• Try it:
Please copy every line below that contains the string "knew".

• Data for processing:
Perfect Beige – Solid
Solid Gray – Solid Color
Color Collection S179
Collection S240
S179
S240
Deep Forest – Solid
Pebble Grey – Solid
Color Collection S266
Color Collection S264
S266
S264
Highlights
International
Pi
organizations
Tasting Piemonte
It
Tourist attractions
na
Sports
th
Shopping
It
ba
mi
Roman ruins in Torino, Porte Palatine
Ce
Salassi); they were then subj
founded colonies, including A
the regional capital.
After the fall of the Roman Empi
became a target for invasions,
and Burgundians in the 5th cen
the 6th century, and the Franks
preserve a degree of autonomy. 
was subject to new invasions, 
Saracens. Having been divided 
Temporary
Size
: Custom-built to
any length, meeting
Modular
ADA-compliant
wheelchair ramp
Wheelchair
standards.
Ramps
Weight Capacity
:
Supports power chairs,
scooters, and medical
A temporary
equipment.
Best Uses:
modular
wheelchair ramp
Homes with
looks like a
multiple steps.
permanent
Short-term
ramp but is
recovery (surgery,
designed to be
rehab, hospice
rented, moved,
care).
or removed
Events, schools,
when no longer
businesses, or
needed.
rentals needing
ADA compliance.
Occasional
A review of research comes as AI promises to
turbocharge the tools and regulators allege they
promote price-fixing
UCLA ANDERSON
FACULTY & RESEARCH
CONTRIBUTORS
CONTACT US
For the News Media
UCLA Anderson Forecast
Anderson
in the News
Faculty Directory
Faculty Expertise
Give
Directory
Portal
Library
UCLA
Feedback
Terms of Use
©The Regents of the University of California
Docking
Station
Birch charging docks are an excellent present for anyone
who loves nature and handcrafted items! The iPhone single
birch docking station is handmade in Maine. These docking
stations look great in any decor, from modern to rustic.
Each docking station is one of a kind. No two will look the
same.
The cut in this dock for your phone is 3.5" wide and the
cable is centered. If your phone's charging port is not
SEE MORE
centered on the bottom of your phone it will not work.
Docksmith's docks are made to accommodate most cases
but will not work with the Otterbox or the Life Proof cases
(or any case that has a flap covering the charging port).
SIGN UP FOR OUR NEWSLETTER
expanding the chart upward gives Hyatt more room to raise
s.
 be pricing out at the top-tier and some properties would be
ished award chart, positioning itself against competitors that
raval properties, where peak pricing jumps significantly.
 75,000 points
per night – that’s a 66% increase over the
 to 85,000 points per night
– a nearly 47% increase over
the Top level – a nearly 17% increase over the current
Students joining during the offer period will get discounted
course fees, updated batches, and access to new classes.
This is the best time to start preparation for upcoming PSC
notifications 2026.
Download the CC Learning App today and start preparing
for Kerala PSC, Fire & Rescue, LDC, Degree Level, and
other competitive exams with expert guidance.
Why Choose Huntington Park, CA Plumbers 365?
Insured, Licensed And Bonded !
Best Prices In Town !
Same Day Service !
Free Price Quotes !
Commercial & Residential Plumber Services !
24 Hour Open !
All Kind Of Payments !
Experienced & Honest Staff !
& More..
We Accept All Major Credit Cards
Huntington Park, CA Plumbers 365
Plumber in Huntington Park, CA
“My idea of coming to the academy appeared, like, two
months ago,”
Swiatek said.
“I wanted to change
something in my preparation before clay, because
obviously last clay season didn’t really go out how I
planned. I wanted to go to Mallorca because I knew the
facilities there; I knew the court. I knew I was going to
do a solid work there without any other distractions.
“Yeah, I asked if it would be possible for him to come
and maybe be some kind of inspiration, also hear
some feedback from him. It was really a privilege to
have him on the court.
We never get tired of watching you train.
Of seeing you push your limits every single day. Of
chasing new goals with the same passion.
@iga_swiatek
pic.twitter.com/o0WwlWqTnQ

• Reply:
planned. I wanted to go to Mallorca because I knew the
facilities there; I knew the court. I knew I was going to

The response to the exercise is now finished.